Generation assessments.

In Fig. 7, we see the generated samples (Left) through CN→MCI→AD in three views of the ROIs and compare them to the real training samples (Right). We observe that the generated samples have similar AV45 loads through the ROIs, and more importantly, the progression pattern across the ROIs (i.e., ROIs turning more red indicating amyloid accumulation) follows that of the real sequence as well. We also quantified the similarities between the generated and real data sequences by computing effect size (Cohen’s d [7]) which measures the difference between the two distributions (Table 3) showing that CRow generates the most realistic sequences.

Table 3:

Difference between the generated sequences and the real sequences at t = 3. Lower the effect size (Cohen’s d), smaller the difference between the comparing distributions. In all settings, CRow with TCG generates the most realistic sequences with the smallest effect sizes.

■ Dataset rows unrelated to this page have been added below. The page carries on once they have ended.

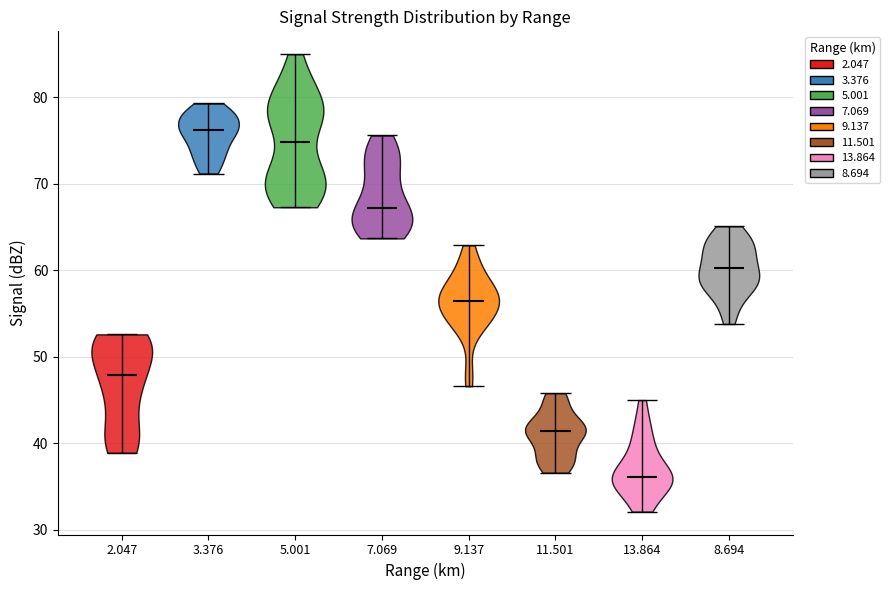

Reading left to right, read every violin against the y-axis: where its median line is, and the lowest and highest points it reaches. The values are not printed on the chart, so give them approximately, as read against the axis.

2.047: median line 48, lowest point 39, highest point 53
3.376: median line 76, lowest point 71, highest point 79
5.001: median line 75, lowest point 67, highest point 85
7.069: median line 67, lowest point 64, highest point 76
9.137: median line 57, lowest point 47, highest point 63
11.501: median line 41, lowest point 37, highest point 46
13.864: median line 36, lowest point 32, highest point 45
8.694: median line 60, lowest point 54, highest point 65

	Cohen’s d of Generated vs. Real of Progressions					Cohen’s d of Generated vs. Real of Early-progressions
Covariates	Diagnosis	ADAS13	MMSE	RAVLT-I	CDR-SB	Diagnosis	ADAS13	MMSE	RAVLT-I	CDR-SB
cINN	1.2551	1.5968	1.1498	1.8948	1.5516	1.0656	1.4985	0.9482	1.8435	1.4541
Ours	0.4193	0.5562	0.3485	0.7112	0.6456	0.3591	0.5612	0.2953	0.6133	0.6254
Ours + TCG	0.2828	0.3915	0.1679	0.5889	0.3775	0.2341	0.5248	0.0902	0.5448	0.4998

Scientific remarks.

Throughout our analyses, the significant ROIs found such as amygdala, putamen, temporal regions, hippocampus (e.g., shown in Fig. 8) and many others reported as AD-specific regions in the aging literature [13, 20, 21, 32, 41, 25]. This implies that the generated longitudinal sequences could resemble the underlying distribution of the real data which we may not be available with large enough sample sizes. The appendix includes additional details on the scientific interpretation of the results.

5. Conclusion

We design generative models for longitudinal datasets that can be modulated by secondary conditional variables. Our architecture is based on an invertible neural network that incorporates recurrent subnetworks and temporal context gating to pass information within a sequence generation, the network seeks to “learn” the conditional distribution of training data in a latent space and generate a sequence of samples whose longitudinal behavior can be modulated based on given conditions. We demonstrate experimental results using three datasets (2 moving videos, 1 neuroimaging) to evaluate longitudinal progression in sequentially generated samples. In neuroimaging problems which suffer from small sample sizes, our model can generate realistic samples which is promising.